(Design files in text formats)
▽
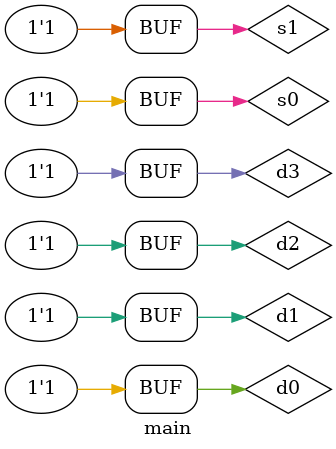
<source format=v>
module mux4x1(s1,s0,d0,d1,d2,d3,o);
  input s1,s0,d0,d1,d2,d3;
  output o;
  
  wire s1_inv,s0_inv,and0,and1,and2,and3;
  
  not(s1_inv,s1);
  not(s0_inv,s0);
  and(and0,d0,s1_inv,s0_inv);
  and(and1,d1,s0,s1_inv);
  and(and2,d2,s0_inv,s1);
  and(and3,d3,s0,s1);
  or(o,and0,and1,and2,and3);
endmodule


module main;
    //variables
    reg s1,s0,d0,d1,d2,d3;
    wire o;
    
    //create instance
    mux4x1 multi(s1,s0,d0,d1,d2,d3,o);
    
    //display
    initial begin
        $display("Time\ts1\ts0\td0\td1\td2\td3\to");
        $display("-----------------------------------------------------------");
        $monitor("%0d\t%b\t%b\t%b\t%b\t%b\t%b\t%b",$time,s1,s0,d0,d1,d2,d3,o);
    end
    
    //assign variables
    initial begin 
s0 = 0; s1 = 0; d0 = 0; d1 = 0; d2 = 0; d3 = 0; #1;
s0 = 0; s1 = 0; d0 = 0; d1 = 0; d2 = 0; d3 = 1; #1;
s0 = 0; s1 = 0; d0 = 0; d1 = 0; d2 = 1; d3 = 0; #1;
s0 = 0; s1 = 0; d0 = 0; d1 = 0; d2 = 1; d3 = 1; #1;
s0 = 0; s1 = 0; d0 = 0; d1 = 1; d2 = 0; d3 = 0; #1;
s0 = 0; s1 = 0; d0 = 0; d1 = 1; d2 = 0; d3 = 1; #1;
s0 = 0; s1 = 0; d0 = 0; d1 = 1; d2 = 1; d3 = 0; #1;
s0 = 0; s1 = 0; d0 = 0; d1 = 1; d2 = 1; d3 = 1; #1;
s0 = 0; s1 = 0; d0 = 1; d1 = 0; d2 = 0; d3 = 0; #1;
s0 = 0; s1 = 0; d0 = 1; d1 = 0; d2 = 0; d3 = 1; #1;
s0 = 0; s1 = 0; d0 = 1; d1 = 0; d2 = 1; d3 = 0; #1;
s0 = 0; s1 = 0; d0 = 1; d1 = 0; d2 = 1; d3 = 1; #1;
s0 = 0; s1 = 0; d0 = 1; d1 = 1; d2 = 0; d3 = 0; #1;
s0 = 0; s1 = 0; d0 = 1; d1 = 1; d2 = 0; d3 = 1; #1;
s0 = 0; s1 = 0; d0 = 1; d1 = 1; d2 = 1; d3 = 0; #1;
s0 = 0; s1 = 0; d0 = 1; d1 = 1; d2 = 1; d3 = 1; #1;
s0 = 0; s1 = 1; d0 = 0; d1 = 0; d2 = 0; d3 = 0; #1;
s0 = 0; s1 = 1; d0 = 0; d1 = 0; d2 = 0; d3 = 1; #1;
s0 = 0; s1 = 1; d0 = 0; d1 = 0; d2 = 1; d3 = 0; #1;
s0 = 0; s1 = 1; d0 = 0; d1 = 0; d2 = 1; d3 = 1; #1;
s0 = 0; s1 = 1; d0 = 0; d1 = 1; d2 = 0; d3 = 0; #1;
s0 = 0; s1 = 1; d0 = 0; d1 = 1; d2 = 0; d3 = 1; #1;
s0 = 0; s1 = 1; d0 = 0; d1 = 1; d2 = 1; d3 = 0; #1;
s0 = 0; s1 = 1; d0 = 0; d1 = 1; d2 = 1; d3 = 1; #1;
s0 = 0; s1 = 1; d0 = 1; d1 = 0; d2 = 0; d3 = 0; #1;
s0 = 0; s1 = 1; d0 = 1; d1 = 0; d2 = 0; d3 = 1; #1;
s0 = 0; s1 = 1; d0 = 1; d1 = 0; d2 = 1; d3 = 0; #1;
s0 = 0; s1 = 1; d0 = 1; d1 = 0; d2 = 1; d3 = 1; #1;
s0 = 0; s1 = 1; d0 = 1; d1 = 1; d2 = 0; d3 = 0; #1;
s0 = 0; s1 = 1; d0 = 1; d1 = 1; d2 = 0; d3 = 1; #1;
s0 = 0; s1 = 1; d0 = 1; d1 = 1; d2 = 1; d3 = 0; #1;
s0 = 0; s1 = 1; d0 = 1; d1 = 1; d2 = 1; d3 = 1; #1;
s0 = 1; s1 = 0; d0 = 0; d1 = 0; d2 = 0; d3 = 0; #1;
s0 = 1; s1 = 0; d0 = 0; d1 = 0; d2 = 0; d3 = 1; #1;
s0 = 1; s1 = 0; d0 = 0; d1 = 0; d2 = 1; d3 = 0; #1;
s0 = 1; s1 = 0; d0 = 0; d1 = 0; d2 = 1; d3 = 1; #1;
s0 = 1; s1 = 0; d0 = 0; d1 = 1; d2 = 0; d3 = 0; #1;
s0 = 1; s1 = 0; d0 = 0; d1 = 1; d2 = 0; d3 = 1; #1;
s0 = 1; s1 = 0; d0 = 0; d1 = 1; d2 = 1; d3 = 0; #1;
s0 = 1; s1 = 0; d0 = 0; d1 = 1; d2 = 1; d3 = 1; #1;
s0 = 1; s1 = 0; d0 = 1; d1 = 0; d2 = 0; d3 = 0; #1;
s0 = 1; s1 = 0; d0 = 1; d1 = 0; d2 = 0; d3 = 1; #1;
s0 = 1; s1 = 0; d0 = 1; d1 = 0; d2 = 1; d3 = 0; #1;
s0 = 1; s1 = 0; d0 = 1; d1 = 0; d2 = 1; d3 = 1; #1;
s0 = 1; s1 = 0; d0 = 1; d1 = 1; d2 = 0; d3 = 0; #1;
s0 = 1; s1 = 0; d0 = 1; d1 = 1; d2 = 0; d3 = 1; #1;
s0 = 1; s1 = 0; d0 = 1; d1 = 1; d2 = 1; d3 = 0; #1;
s0 = 1; s1 = 0; d0 = 1; d1 = 1; d2 = 1; d3 = 1; #1;
s0 = 1; s1 = 1; d0 = 0; d1 = 0; d2 = 0; d3 = 0; #1;
s0 = 1; s1 = 1; d0 = 0; d1 = 0; d2 = 0; d3 = 1; #1;
s0 = 1; s1 = 1; d0 = 0; d1 = 0; d2 = 1; d3 = 0; #1;
s0 = 1; s1 = 1; d0 = 0; d1 = 0; d2 = 1; d3 = 1; #1;
s0 = 1; s1 = 1; d0 = 0; d1 = 1; d2 = 0; d3 = 0; #1;
s0 = 1; s1 = 1; d0 = 0; d1 = 1; d2 = 0; d3 = 1; #1;
s0 = 1; s1 = 1; d0 = 0; d1 = 1; d2 = 1; d3 = 0; #1;
s0 = 1; s1 = 1; d0 = 0; d1 = 1; d2 = 1; d3 = 1; #1;
s0 = 1; s1 = 1; d0 = 1; d1 = 0; d2 = 0; d3 = 0; #1;
s0 = 1; s1 = 1; d0 = 1; d1 = 0; d2 = 0; d3 = 1; #1;
s0 = 1; s1 = 1; d0 = 1; d1 = 0; d2 = 1; d3 = 0; #1;
s0 = 1; s1 = 1; d0 = 1; d1 = 0; d2 = 1; d3 = 1; #1;
s0 = 1; s1 = 1; d0 = 1; d1 = 1; d2 = 0; d3 = 0; #1;
s0 = 1; s1 = 1; d0 = 1; d1 = 1; d2 = 0; d3 = 1; #1;
s0 = 1; s1 = 1; d0 = 1; d1 = 1; d2 = 1; d3 = 0; #1;
s0 = 1; s1 = 1; d0 = 1; d1 = 1; d2 = 1; d3 = 1; #1;
end
endmodule 

</source>
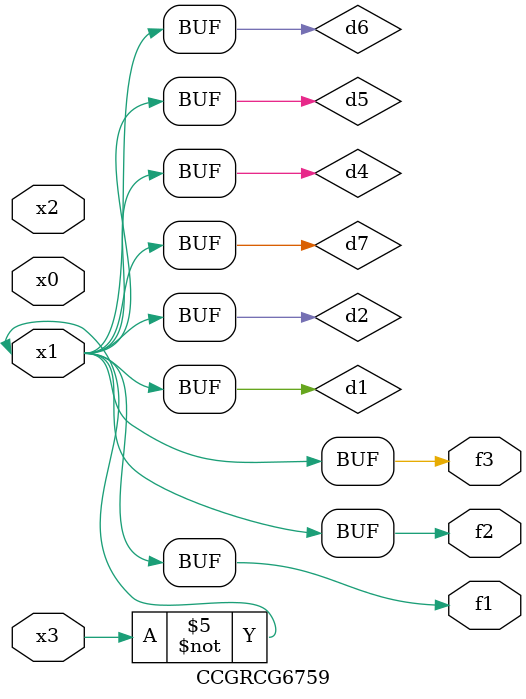
<source format=v>
module CCGRCG6759(
	input x0, x1, x2, x3,
	output f1, f2, f3
);

	wire d1, d2, d3, d4, d5, d6, d7;

	not (d1, x3);
	buf (d2, x1);
	xnor (d3, d1, d2);
	nor (d4, d1);
	buf (d5, d1, d2);
	buf (d6, d4, d5);
	nand (d7, d4);
	assign f1 = d6;
	assign f2 = d7;
	assign f3 = d6;
endmodule

</source>
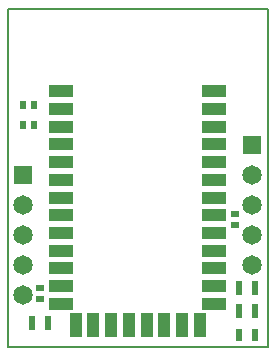
<source format=gts>
G04*
G04 #@! TF.GenerationSoftware,Altium Limited,Altium Designer,22.5.1 (42)*
G04*
G04 Layer_Color=16711833*
%FSLAX44Y44*%
%MOMM*%
G71*
G04*
G04 #@! TF.SameCoordinates,D327534F-E779-4237-818F-575770AB304D*
G04*
G04*
G04 #@! TF.FilePolarity,Negative*
G04*
G01*
G75*
%ADD10C,0.2000*%
%ADD13R,0.5500X1.2000*%
%ADD14R,2.0000X1.0000*%
%ADD15R,1.0000X2.0000*%
%ADD16R,0.5500X1.0000*%
%ADD17R,0.5000X0.6500*%
%ADD18R,0.6500X0.5000*%
%ADD19R,1.6500X1.6500*%
%ADD20C,1.6500*%
D10*
X-110000Y168250D02*
X110000D01*
Y-118000D02*
Y168250D01*
X-110000Y-118000D02*
X110000D01*
X-110000D02*
Y168250D01*
D13*
X-89500Y-97500D02*
D03*
X-75500D02*
D03*
X85500Y-67500D02*
D03*
X99500D02*
D03*
X85500Y-87500D02*
D03*
X99500D02*
D03*
D14*
X65000Y98750D02*
D03*
Y83750D02*
D03*
X-65000Y98750D02*
D03*
Y83750D02*
D03*
Y68750D02*
D03*
Y53750D02*
D03*
Y38750D02*
D03*
Y23750D02*
D03*
Y8750D02*
D03*
Y-6250D02*
D03*
Y-21250D02*
D03*
Y-36250D02*
D03*
Y-51250D02*
D03*
Y-66250D02*
D03*
Y-81250D02*
D03*
X65000D02*
D03*
Y-66250D02*
D03*
Y-51250D02*
D03*
Y-36250D02*
D03*
Y-21250D02*
D03*
Y-6250D02*
D03*
Y8750D02*
D03*
Y23750D02*
D03*
Y38750D02*
D03*
Y53750D02*
D03*
Y68750D02*
D03*
D15*
X-52500Y-98750D02*
D03*
X-37500D02*
D03*
X-22500D02*
D03*
X-7500D02*
D03*
X7500D02*
D03*
X22500D02*
D03*
X37500D02*
D03*
X52500D02*
D03*
D16*
X85500Y-107500D02*
D03*
X99500D02*
D03*
D17*
X-88000Y87500D02*
D03*
X-97000D02*
D03*
X-88000Y70000D02*
D03*
X-97000D02*
D03*
D18*
X82500Y-5500D02*
D03*
Y-14500D02*
D03*
X-82500Y-77000D02*
D03*
Y-68000D02*
D03*
D19*
X-97000Y28100D02*
D03*
X97000Y53500D02*
D03*
D20*
X-97000Y2700D02*
D03*
Y-22700D02*
D03*
Y-48100D02*
D03*
Y-73500D02*
D03*
X97000Y28100D02*
D03*
Y2700D02*
D03*
Y-22700D02*
D03*
Y-48100D02*
D03*
M02*

</source>
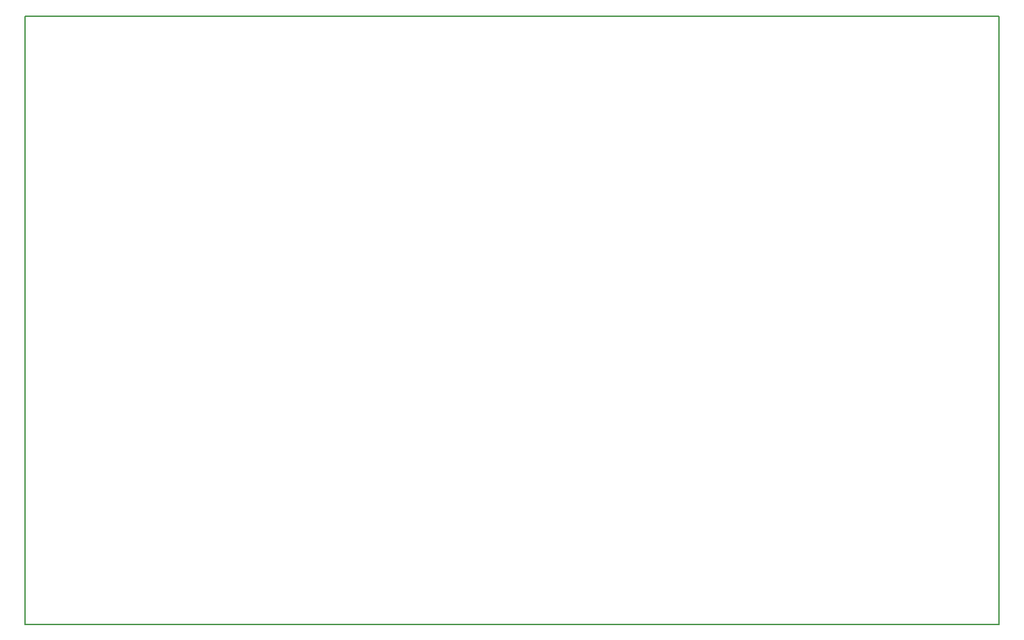
<source format=gbr>
G04 #@! TF.FileFunction,Profile,NP*
%FSLAX46Y46*%
G04 Gerber Fmt 4.6, Leading zero omitted, Abs format (unit mm)*
G04 Created by KiCad (PCBNEW 4.0.7) date 02/22/18 17:53:21*
%MOMM*%
%LPD*%
G01*
G04 APERTURE LIST*
%ADD10C,0.100000*%
%ADD11C,0.150000*%
G04 APERTURE END LIST*
D10*
D11*
X213360000Y-50800000D02*
X91440000Y-50800000D01*
X213360000Y-127000000D02*
X213360000Y-50800000D01*
X91440000Y-127000000D02*
X213360000Y-127000000D01*
X91440000Y-50800000D02*
X91440000Y-127000000D01*
M02*

</source>
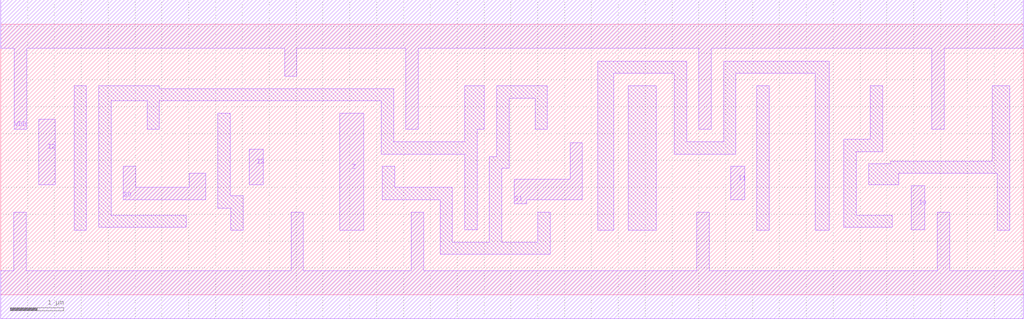
<source format=lef>
# Copyright 2022 GlobalFoundries PDK Authors
#
# Licensed under the Apache License, Version 2.0 (the "License");
# you may not use this file except in compliance with the License.
# You may obtain a copy of the License at
#
#      http://www.apache.org/licenses/LICENSE-2.0
#
# Unless required by applicable law or agreed to in writing, software
# distributed under the License is distributed on an "AS IS" BASIS,
# WITHOUT WARRANTIES OR CONDITIONS OF ANY KIND, either express or implied.
# See the License for the specific language governing permissions and
# limitations under the License.

MACRO gf180mcu_fd_sc_mcu9t5v0__mux4_2
  CLASS core ;
  FOREIGN gf180mcu_fd_sc_mcu9t5v0__mux4_2 0.0 0.0 ;
  ORIGIN 0 0 ;
  SYMMETRY X Y ;
  SITE GF018hv5v_green_sc9 ;
  SIZE 19.04 BY 5.04 ;
  PIN I0
    DIRECTION INPUT ;
    ANTENNAGATEAREA 1.12 ;
    PORT
      LAYER METAL1 ;
        POLYGON 16.95 1.21 17.21 1.21 17.21 2.03 16.95 2.03  ;
    END
  END I0
  PIN I1
    DIRECTION INPUT ;
    ANTENNAGATEAREA 1.12 ;
    PORT
      LAYER METAL1 ;
        POLYGON 13.59 1.77 13.85 1.77 13.85 2.39 13.59 2.39  ;
    END
  END I1
  PIN I2
    DIRECTION INPUT ;
    ANTENNAGATEAREA 1.12 ;
    PORT
      LAYER METAL1 ;
        POLYGON 0.71 2.05 1.015 2.05 1.015 3.27 0.71 3.27  ;
    END
  END I2
  PIN I3
    DIRECTION INPUT ;
    ANTENNAGATEAREA 1.12 ;
    PORT
      LAYER METAL1 ;
        POLYGON 4.625 2.05 4.89 2.05 4.89 2.71 4.625 2.71  ;
    END
  END I3
  PIN S0
    DIRECTION INPUT ;
    ANTENNAGATEAREA 3.36 ;
    PORT
      LAYER METAL1 ;
        POLYGON 2.285 1.77 3.815 1.77 3.815 2.26 3.51 2.26 3.51 2 2.515 2 2.515 2.39 2.285 2.39  ;
    END
  END S0
  PIN S1
    DIRECTION INPUT ;
    ANTENNAGATEAREA 2.24 ;
    PORT
      LAYER METAL1 ;
        POLYGON 9.56 1.69 9.79 1.69 9.79 1.77 10.23 1.77 10.83 1.77 10.83 2.83 10.6 2.83 10.6 2.15 10.23 2.15 9.56 2.15  ;
    END
  END S1
  PIN Z
    DIRECTION OUTPUT ;
    ANTENNADIFFAREA 1.0816 ;
    PORT
      LAYER METAL1 ;
        POLYGON 6.31 1.2 6.755 1.2 6.755 3.38 6.31 3.38  ;
    END
  END Z
  PIN VDD
    DIRECTION INOUT ;
    USE power ;
    SHAPE ABUTMENT ;
    PORT
      LAYER METAL1 ;
        POLYGON 0 4.59 0.25 4.59 0.25 3.08 0.48 3.08 0.48 4.59 1.595 4.59 5.285 4.59 5.285 4.07 5.515 4.07 5.515 4.59 7.545 4.59 7.545 3.08 7.775 3.08 7.775 4.59 9.005 4.59 10.23 4.59 13 4.59 13 3.08 13.23 3.08 13.23 4.59 15.43 4.59 17.34 4.59 17.34 3.08 17.57 3.08 17.57 4.59 18.79 4.59 19.04 4.59 19.04 5.49 18.79 5.49 15.43 5.49 10.23 5.49 9.005 5.49 1.595 5.49 0 5.49  ;
    END
  END VDD
  PIN VSS
    DIRECTION INOUT ;
    USE ground ;
    SHAPE ABUTMENT ;
    PORT
      LAYER METAL1 ;
        POLYGON 0 -0.45 19.04 -0.45 19.04 0.45 17.67 0.45 17.67 1.54 17.44 1.54 17.44 0.45 13.19 0.45 13.19 1.54 12.96 1.54 12.96 0.45 7.875 0.45 7.875 1.54 7.645 1.54 7.645 0.45 5.635 0.45 5.635 1.54 5.405 1.54 5.405 0.45 0.475 0.45 0.475 1.54 0.245 1.54 0.245 0.45 0 0.45  ;
    END
  END VSS
  OBS
      LAYER METAL1 ;
        POLYGON 1.365 1.2 1.595 1.2 1.595 3.89 1.365 3.89  ;
        POLYGON 4.045 1.615 4.285 1.615 4.285 1.2 4.515 1.2 4.515 1.845 4.275 1.845 4.275 3.38 4.045 3.38  ;
        POLYGON 2.055 3.61 2.725 3.61 2.725 3.08 2.955 3.08 2.955 3.61 7.085 3.61 7.085 2.62 8.64 2.62 8.64 1.21 8.87 1.21 8.87 3.08 9.005 3.08 9.005 3.89 8.64 3.89 8.64 2.85 7.315 2.85 7.315 3.84 2.955 3.84 2.955 3.89 1.825 3.89 1.825 1.255 3.45 1.255 3.45 1.485 2.055 1.485  ;
        POLYGON 7.105 1.77 8.18 1.77 8.18 0.75 10.23 0.75 10.23 1.54 10 1.54 10 0.98 9.33 0.98 9.33 2.36 9.465 2.36 9.465 3.66 9.95 3.66 9.95 3.08 10.18 3.08 10.18 3.89 9.235 3.89 9.235 2.57 9.1 2.57 9.1 0.98 8.41 0.98 8.41 2 7.335 2 7.335 2.39 7.105 2.39  ;
        POLYGON 11.68 1.2 12.21 1.2 12.21 3.89 11.68 3.89  ;
        POLYGON 14.08 1.2 14.31 1.2 14.31 3.89 14.08 3.89  ;
        POLYGON 11.12 1.2 11.41 1.2 11.41 4.12 12.54 4.12 12.54 2.62 13.69 2.62 13.69 4.12 15.17 4.12 15.17 1.2 15.43 1.2 15.43 4.35 13.46 4.35 13.46 2.85 12.77 2.85 12.77 4.35 11.12 4.35  ;
        POLYGON 15.7 1.255 16.605 1.255 16.605 1.485 15.93 1.485 15.93 2.665 16.42 2.665 16.42 3.89 16.19 3.89 16.19 2.895 15.7 2.895  ;
        POLYGON 16.16 2.05 16.72 2.05 16.72 2.26 18.56 2.26 18.56 1.2 18.79 1.2 18.79 3.89 18.46 3.89 18.46 2.49 16.57 2.49 16.57 2.435 16.16 2.435  ;
  END
END gf180mcu_fd_sc_mcu9t5v0__mux4_2

</source>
△
-- What to produce --
Repeat the lines above exactly, beginning with the one containing "Y-81250D02*" and finishing with the one containing "# See the License". No pictures belong in the copy.

-- Exercise result --
Y-81250D02*
D03*
X65000D02*
D03*
Y-66250D02*
D03*
Y-51250D02*
D03*
Y-36250D02*
D03*
Y-21250D02*
D03*
Y-6250D02*
D03*
Y8750D02*
D03*
Y23750D02*
D03*
Y38750D02*
D03*
Y53750D02*
D03*
Y68750D02*
D03*
D15*
X-52500Y-98750D02*
D03*
X-37500D02*
D03*
X-22500D02*
D03*
X-7500D02*
D03*
X7500D02*
D03*
X22500D02*
D03*
X37500D02*
D03*
X52500D02*
D03*
D16*
X85500Y-107500D02*
D03*
X99500D02*
D03*
D17*
X-88000Y87500D02*
D03*
X-97000D02*
D03*
X-88000Y70000D02*
D03*
X-97000D02*
D03*
D18*
X82500Y-5500D02*
D03*
Y-14500D02*
D03*
X-82500Y-77000D02*
D03*
Y-68000D02*
D03*
D19*
X-97000Y28100D02*
D03*
X97000Y53500D02*
D03*
D20*
X-97000Y2700D02*
D03*
Y-22700D02*
D03*
Y-48100D02*
D03*
Y-73500D02*
D03*
X97000Y28100D02*
D03*
Y2700D02*
D03*
Y-22700D02*
D03*
Y-48100D02*
D03*
M02*

</source>
<source format=gbr>
G04 #@! TF.FileFunction,Profile,NP*
%FSLAX46Y46*%
G04 Gerber Fmt 4.6, Leading zero omitted, Abs format (unit mm)*
G04 Created by KiCad (PCBNEW 4.0.7) date 02/22/18 17:53:21*
%MOMM*%
%LPD*%
G01*
G04 APERTURE LIST*
%ADD10C,0.100000*%
%ADD11C,0.150000*%
G04 APERTURE END LIST*
D10*
D11*
X213360000Y-50800000D02*
X91440000Y-50800000D01*
X213360000Y-127000000D02*
X213360000Y-50800000D01*
X91440000Y-127000000D02*
X213360000Y-127000000D01*
X91440000Y-50800000D02*
X91440000Y-127000000D01*
M02*

</source>
<source format=lef>
# Copyright 2022 GlobalFoundries PDK Authors
#
# Licensed under the Apache License, Version 2.0 (the "License");
# you may not use this file except in compliance with the License.
# You may obtain a copy of the License at
#
#      http://www.apache.org/licenses/LICENSE-2.0
#
# Unless required by applicable law or agreed to in writing, software
# distributed under the License is distributed on an "AS IS" BASIS,
# WITHOUT WARRANTIES OR CONDITIONS OF ANY KIND, either express or implied.
# See the License for the specific language governing permissions and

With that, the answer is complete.